Exercise aim:
Transcribe the listing below, copying every line from the line with "Khả năng làm" to the line with "động ổn định và kéo dài tuổi thọ thiết bị.", both included, and nothing else.

Task data:
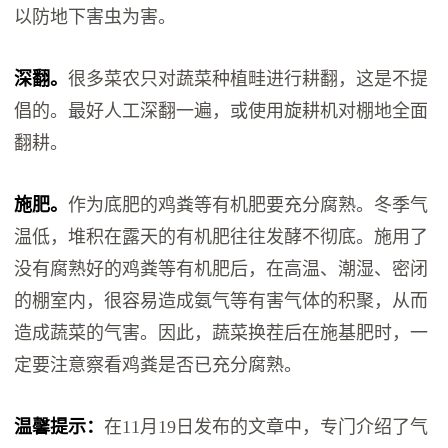
以防地下害虫为害。
深翻。
很多菜农只对蔬菜种植畦进行耕翻，这是不提
倡的。最好人工深翻一遍，或使用旋耕机对棚地全面
翻耕。
施肥。
作为底肥的鸡粪等有机肥要充分腐熟。冬季气
温低，堆积在露天的有机肥往往发酵不彻底。施用了
没有腐熟好的鸡粪等有机肥后，在高温、潮湿、密闭
的棚室内，很容易造成氨气等有害气体的积聚，从而
造成蔬菜的气害。因此，蔬菜换茬后在施基肥时，一
定要注意察看鸡粪是否已充分腐熟。
温馨提示：
在11月19日发布的文章中，专门介绍了气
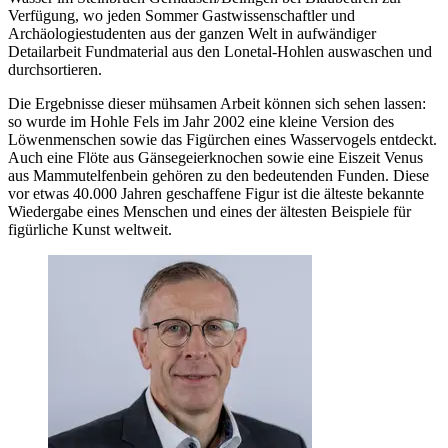
Verfügung, wo jeden Sommer Gastwissenschaftler und
Archäologiestudenten aus der ganzen Welt in aufwändiger
Detailarbeit Fundmaterial aus den Lonetal-Hohlen auswaschen und
durchsortieren.
Die Ergebnisse dieser mühsamen Arbeit können sich sehen lassen:
so wurde im Hohle Fels im Jahr 2002 eine kleine Version des
Löwenmenschen sowie das Figürchen eines Wasservogels entdeckt.
Auch eine Flöte aus Gänsegeierknochen sowie eine Eiszeit Venus
aus Mammutelfenbein gehören zu den bedeutenden Funden. Diese
vor etwas 40.000 Jahren geschaffene Figur ist die älteste bekannte
Wiedergabe eines Menschen und eines der ältesten Beispiele für
figürliche Kunst weltweit.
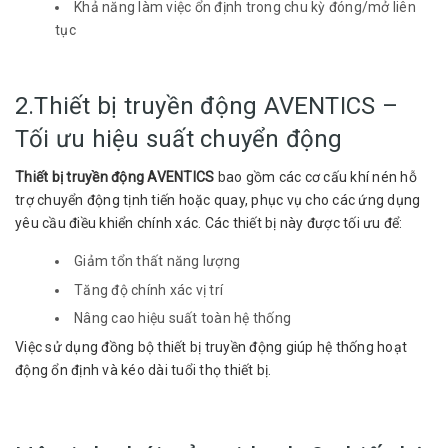
Khả năng làm việc ổn định trong chu kỳ đóng/mở liên
tục
2.Thiết bị truyền động AVENTICS –
Tối ưu hiệu suất chuyển động
Thiết bị truyền động AVENTICS
bao gồm các cơ cấu khí nén hỗ
trợ chuyển động tịnh tiến hoặc quay, phục vụ cho các ứng dụng
yêu cầu điều khiển chính xác. Các thiết bị này được tối ưu để:
Giảm tổn thất năng lượng
Tăng độ chính xác vị trí
Nâng cao hiệu suất toàn hệ thống
Việc sử dụng đồng bộ thiết bị truyền động giúp hệ thống hoạt
động ổn định và kéo dài tuổi thọ thiết bị.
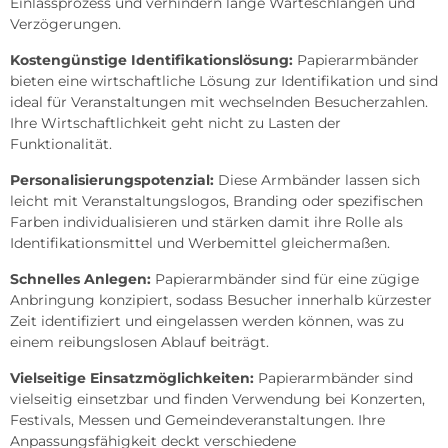
Einlassprozess und verhindern lange Warteschlangen und
Verzögerungen.
Kostengünstige Identifikationslösung:
Papierarmbänder
bieten eine wirtschaftliche Lösung zur Identifikation und sind
ideal für Veranstaltungen mit wechselnden Besucherzahlen.
Ihre Wirtschaftlichkeit geht nicht zu Lasten der
Funktionalität.
Personalisierungspotenzial:
Diese Armbänder lassen sich
leicht mit Veranstaltungslogos, Branding oder spezifischen
Farben individualisieren und stärken damit ihre Rolle als
Identifikationsmittel und Werbemittel gleichermaßen.
Schnelles Anlegen:
Papierarmbänder sind für eine zügige
Anbringung konzipiert, sodass Besucher innerhalb kürzester
Zeit identifiziert und eingelassen werden können, was zu
einem reibungslosen Ablauf beiträgt.
Vielseitige Einsatzmöglichkeiten:
Papierarmbänder sind
vielseitig einsetzbar und finden Verwendung bei Konzerten,
Festivals, Messen und Gemeindeveranstaltungen. Ihre
Anpassungsfähigkeit deckt verschiedene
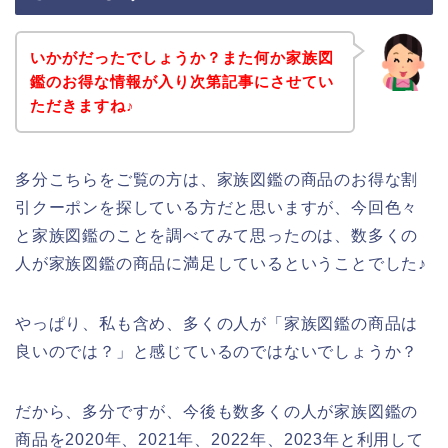
いかがだったでしょうか？また何か家族図
鑑のお得な情報が入り次第記事にさせてい
ただきますね♪
多分こちらをご覧の方は、家族図鑑の商品のお得な割
引クーポンを探している方だと思いますが、今回色々
と家族図鑑のことを調べてみて思ったのは、数多くの
人が家族図鑑の商品に満足しているということでした♪
やっぱり、私も含め、多くの人が「家族図鑑の商品は
良いのでは？」と感じているのではないでしょうか？
だから、多分ですが、今後も数多くの人が家族図鑑の
商品を2020年、2021年、2022年、2023年と利用して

Finished task:
Khả năng làm việc ổn định trong chu kỳ đóng/mở liên
tục
2.Thiết bị truyền động AVENTICS –
Tối ưu hiệu suất chuyển động
Thiết bị truyền động AVENTICS
bao gồm các cơ cấu khí nén hỗ
trợ chuyển động tịnh tiến hoặc quay, phục vụ cho các ứng dụng
yêu cầu điều khiển chính xác. Các thiết bị này được tối ưu để:
Giảm tổn thất năng lượng
Tăng độ chính xác vị trí
Nâng cao hiệu suất toàn hệ thống
Việc sử dụng đồng bộ thiết bị truyền động giúp hệ thống hoạt
động ổn định và kéo dài tuổi thọ thiết bị.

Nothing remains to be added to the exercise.